O empreendedor brasileiro tende a ignorar a infra-estrutura no processo de desenvolvimento. Pouca gente pensa em dimensionamento de servidores, arquiteturas redundantes, escalabilidade horizontal ou vertical, etc. A tendência é delegar isso tudo para o provedor de hospedagem, e tratar tudo como “custo”. Parte disso é consequência de pensar pequeno: julgamos que nossas aplicações são pequenas demais e que ‘não precisam de redundância’. Outros acham que redundância é caro demais, e que se for implementada irá inviabilizar o serviço. Ou ainda, que o serviço está começando e que dá para deixar isso para depois. E finalmente, poucos admitem o que talvez seja o principal motivo: a falta de conhecimento. Escrever e operacionalizar uma aplicação redundante é muito mais complicado do que colocar tudo para rodar em um servidor só. Mas os riscos tornam esta decisão necessária.

O exemplo do migre.me mostra que não se pode deixar a redundância e a escalabilidade 100% por conta do provedor de infraestrutura. O datacenter pode, e deve, tomar os cuidados necessários: rede redundante, cuidados com a alimentação, climatização, storage, backup, etc. Mas o desenvolvedor também precisa estudar técnicas para que sua aplicação sobreviva a falhas da infra, ou pior ainda, a um erro humano (que infra-estrutura nenhuma consegue evitar).

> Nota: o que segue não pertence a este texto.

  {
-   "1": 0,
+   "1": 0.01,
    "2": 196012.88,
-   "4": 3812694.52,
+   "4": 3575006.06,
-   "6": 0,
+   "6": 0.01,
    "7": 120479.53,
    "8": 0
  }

O Que Você Pode (e Deve!) Fazer

1. Não deixe a segurança para depois. Se você não consegue achar tempo para acertar no começo (quando ainda não tem as pressões do dia a dia), depois nunca terá tempo. Você pode até lançar um servidor experimental mais simples no começo, mas precisa estar preparado para tomar as atitudes necessárias na hora certa.

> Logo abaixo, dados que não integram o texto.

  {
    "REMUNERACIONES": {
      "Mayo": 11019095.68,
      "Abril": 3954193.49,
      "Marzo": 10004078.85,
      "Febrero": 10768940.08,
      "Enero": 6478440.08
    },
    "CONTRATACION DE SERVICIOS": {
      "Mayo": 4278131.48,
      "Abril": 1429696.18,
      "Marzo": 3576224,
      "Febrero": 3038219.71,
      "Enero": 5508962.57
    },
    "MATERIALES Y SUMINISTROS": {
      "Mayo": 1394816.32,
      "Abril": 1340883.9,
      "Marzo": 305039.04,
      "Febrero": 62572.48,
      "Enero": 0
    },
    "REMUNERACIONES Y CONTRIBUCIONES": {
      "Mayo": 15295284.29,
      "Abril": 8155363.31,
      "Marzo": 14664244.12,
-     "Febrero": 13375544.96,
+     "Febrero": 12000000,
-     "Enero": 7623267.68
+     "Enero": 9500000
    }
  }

2. Se o seu plano de negócio não comporta reservas, backup ou redundância, não lance. Ter sistemas de reserva vai aumentar seu custo, mas zerar a conta só para embelezar o plano de negócios não é nada responsável. O pior que pode acontecer com qualquer empresa é ser vítima do próprio sucesso. Os clientes e usuários que confiaram dados a você não irão gostar de saber que você perdeu toda informação.

3. Tenha sempre um plano B (e um plano C, D e assim por diante). Como dizia Andy Groove, apenas os paranóicos sobrevivem.

4. Estude e aplique técnicas que lhe permitam reduzir seu risco. Isso inclui desde itens simples como a manutenção de backups periódicos ‘offline’, com um ciclo regular, mantendo cópias de vários dias, até técnicas mais avançadas, como réplicas de banco de dados, sistemas de bancos de dados paralelos (CouchDB, Mongo DB e outros), sharding, etc.

5. Nunca coloque seus ovos em uma cesta só. Distribua seu risco entre vários provedores. Se o serviço for de pequeno porte, tenha uma cópia local do sistema, pronta para entrar no ar, mesmo que com limitações de performance. Ou coloque o sistema para rodar em dois ou mais datacenters diferentes. Escolha a solução que couber no seu bolso, mas não deixe de escolher.

6. Conheça a sua infra-estrutura. Se puder, visite o datacenter. Conheça mesmo que superficialmente as normas de engenharia relevantes. Pergunte como é o backup, como funciona a redundância de energia, de rede, e de armazenamento. Contratos e SLA são úteis, mas o conhecimento da infra-estrutura ajudará você a mensurar melhor o seu risco (e tomar as providências de acordo).

7. Caso você não seja a pessoa certa para tocar tudo isso, encontre um bom sócio ou funcionário para cuidar da infra para você! Lembre-se de que cuidar de infra-estrutura e operação é algo bem diferente de marketing ou desenvolvimento, mas é tão importante quanto os dois para garantir o sucesso do seu negócio.

8. Para terminar, calcule seu risco com base em informações consistentes, e assuma decisões conscientes. Otimismo não é substituto para planejamento. Uma dose saudável de ceticismo ajudará você a encontrar o equilíbrio correto.